### Exercise
Please answer these questions using the discussion thread on the possessive case below:
(a) What did the first poster find when looking in grammar sources?
(b) According to the reply, when is "the house of John" acceptable English?
(c) On what date did the first poster write the quoted message?

### Text excerpt
When is the mark of the possessive case inappropriate?

This is a discussion thread · 2 replies
Mxsmanic:
Some of my students asked me last week which uses of the mark of the possessive case (apostrophe + s) are inappropriate or unnatural in contrast to constructions such as "the house of John," and I found that I couldn't really think of any rule offhand that explains when it's better to use a possessive case and when it's better to express possession the long way.
Can someone give me any ideas on guidelines I can propose? I looked in some grammar sources and they were silent on the topic.

Transpose hotmail and mxsmanic in my e-mail address to reach me directly.
This thread originates from within 'usenet', and as such the content and users are not guaranteed to have been moderated by our community.
CyberCypher:
Mxsmanic wrote on 25 Jul 2004:
[nq:1]Some of my students asked me last week which uses of the mark of the possessive case (apostrophe + s) are inappropriate or unnatural in contrast to constructions such as "the house of John,"[/nq]
"The house of John" is unnatural English unless it is being used to name a business or a dynastic place, eg, the House of Usher. Otherwise, it always has to be "John's house", unless it is in a structure like "The house of John's that I am referring to is the one he owns in Miami Beach, not the one he rents there".

### Dataset content
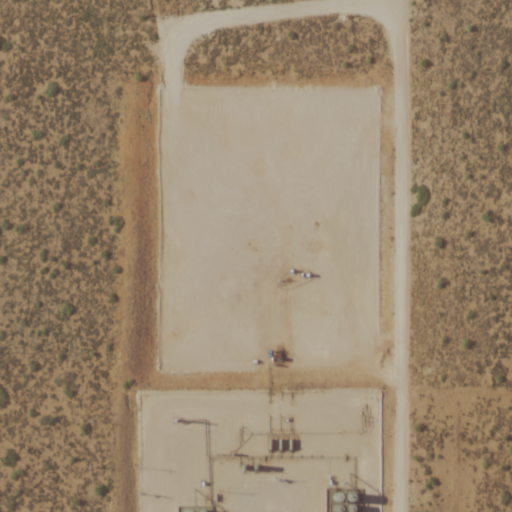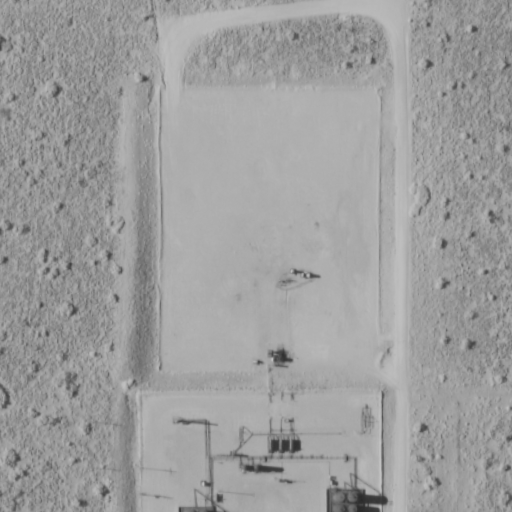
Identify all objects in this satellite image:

### Finished exercise
(a) The sources were silent on the topic.
(b) When it names a business or a dynastic place, such as the House of Usher.
(c) 25 Jul 2004.